Task statement:
An identical copy of all records below is to be written out.

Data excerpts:
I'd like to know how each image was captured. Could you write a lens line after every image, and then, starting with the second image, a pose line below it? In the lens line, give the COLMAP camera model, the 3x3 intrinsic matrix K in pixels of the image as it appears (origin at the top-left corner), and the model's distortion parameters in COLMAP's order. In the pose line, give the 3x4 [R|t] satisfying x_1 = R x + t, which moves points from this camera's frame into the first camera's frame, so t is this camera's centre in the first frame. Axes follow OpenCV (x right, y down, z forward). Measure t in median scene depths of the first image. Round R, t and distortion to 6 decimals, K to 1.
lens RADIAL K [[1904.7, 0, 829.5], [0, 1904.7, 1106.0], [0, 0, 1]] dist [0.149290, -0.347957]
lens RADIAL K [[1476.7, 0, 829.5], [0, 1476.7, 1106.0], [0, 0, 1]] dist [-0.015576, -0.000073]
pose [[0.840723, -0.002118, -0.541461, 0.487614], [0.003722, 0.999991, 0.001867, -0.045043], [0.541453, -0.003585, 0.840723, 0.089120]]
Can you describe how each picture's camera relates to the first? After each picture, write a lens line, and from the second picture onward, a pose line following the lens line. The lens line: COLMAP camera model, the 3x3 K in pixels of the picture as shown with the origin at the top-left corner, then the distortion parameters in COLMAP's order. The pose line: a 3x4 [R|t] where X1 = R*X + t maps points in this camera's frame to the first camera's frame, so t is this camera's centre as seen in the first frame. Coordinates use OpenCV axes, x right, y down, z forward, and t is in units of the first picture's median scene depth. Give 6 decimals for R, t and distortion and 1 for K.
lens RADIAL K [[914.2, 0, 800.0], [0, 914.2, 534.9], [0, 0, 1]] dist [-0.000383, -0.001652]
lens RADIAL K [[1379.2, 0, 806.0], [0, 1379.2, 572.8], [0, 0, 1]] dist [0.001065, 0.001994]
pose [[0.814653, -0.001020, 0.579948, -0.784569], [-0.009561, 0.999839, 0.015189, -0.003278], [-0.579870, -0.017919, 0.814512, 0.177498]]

Answer to the problem:
I'd like to know how each image was captured. Could you write a lens line after every image, and then, starting with the second image, a pose line below it? In the lens line, give the COLMAP camera model, the 3x3 intrinsic matrix K in pixels of the image as it appears (origin at the top-left corner), and the model's distortion parameters in COLMAP's order. In the pose line, give the 3x4 [R|t] satisfying x_1 = R x + t, which moves points from this camera's frame into the first camera's frame, so t is this camera's centre in the first frame. Axes follow OpenCV (x right, y down, z forward). Measure t in median scene depths of the first image. Round R, t and distortion to 6 decimals, K to 1.
lens RADIAL K [[1904.7, 0, 829.5], [0, 1904.7, 1106.0], [0, 0, 1]] dist [0.149290, -0.347957]
lens RADIAL K [[1476.7, 0, 829.5], [0, 1476.7, 1106.0], [0, 0, 1]] dist [-0.015576, -0.000073]
pose [[0.840723, -0.002118, -0.541461, 0.487614], [0.003722, 0.999991, 0.001867, -0.045043], [0.541453, -0.003585, 0.840723, 0.089120]]
Can you describe how each picture's camera relates to the first? After each picture, write a lens line, and from the second picture onward, a pose line following the lens line. The lens line: COLMAP camera model, the 3x3 K in pixels of the picture as shown with the origin at the top-left corner, then the distortion parameters in COLMAP's order. The pose line: a 3x4 [R|t] where X1 = R*X + t maps points in this camera's frame to the first camera's frame, so t is this camera's centre as seen in the first frame. Coordinates use OpenCV axes, x right, y down, z forward, and t is in units of the first picture's median scene depth. Give 6 decimals for R, t and distortion and 1 for K.
lens RADIAL K [[914.2, 0, 800.0], [0, 914.2, 534.9], [0, 0, 1]] dist [-0.000383, -0.001652]
lens RADIAL K [[1379.2, 0, 806.0], [0, 1379.2, 572.8], [0, 0, 1]] dist [0.001065, 0.001994]
pose [[0.814653, -0.001020, 0.579948, -0.784569], [-0.009561, 0.999839, 0.015189, -0.003278], [-0.579870, -0.017919, 0.814512, 0.177498]]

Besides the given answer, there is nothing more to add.